Exercise - The Effect of Collinear Variables on MLR Models
Strongly correlated variables cause MLR models to become unstable. In
order to show this, try to introduce some collinear variables into the
data set BOILPTS and calculate a
multiple regression model with and without the collinear variables. To
be specific,
-
Create two copies of the variable "RandicToz" and add a small amount of
noise to both copies (2 %).
-
Calculate an MLR model for the boiling point, using the original "RandicToz"

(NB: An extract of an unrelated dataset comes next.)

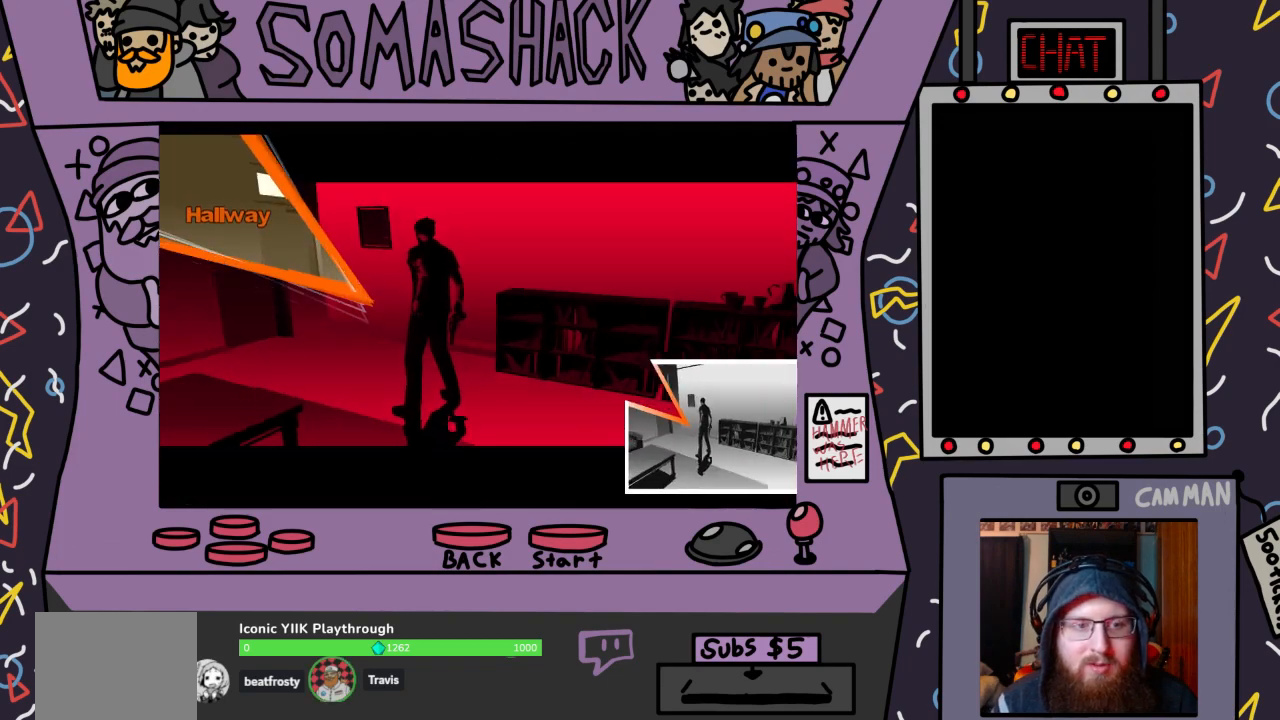
{"buttons": ["CROSS"], "left_stick": "center", "right_stick": "center", "events": [[67, "CROSS", "down"], [433, "left_stick", "center"]]}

variable and one of the noisy variables. Save the protocol in a file.
-
Calculate another MLR model by using the other noisy variable, instead
of the first one. Again, save the protocol file.
-
Create two copies of the variable "JHET" and add a small amount of noise
to both copies (2 %).
-
Calculate a third MLR model for the boiling point, using the original "RandicToz"
variable and one of the noisy JHET variables. Save the protocol in a file.
-
Finally, calculate a fourth MLR model for the boiling point, using the
original "RandicToz" variable and the other noisy JHET variable. Save the
protocol in a file.
-
Compare the four protocols. Look at the goodness of fit, the F values and
the regression coefficients. Do you see the difference between models 1
& 2 and models 3 & 4?
Now go to the DataLab
and carry out the above-mentioned steps. In addition to comparing the regression
parameters, you should also have a close look at the estimated values.
You will see that the estimated values will differ quite a lot for the
first two data sets, but only a little for the 3rd and the 4th sets.
|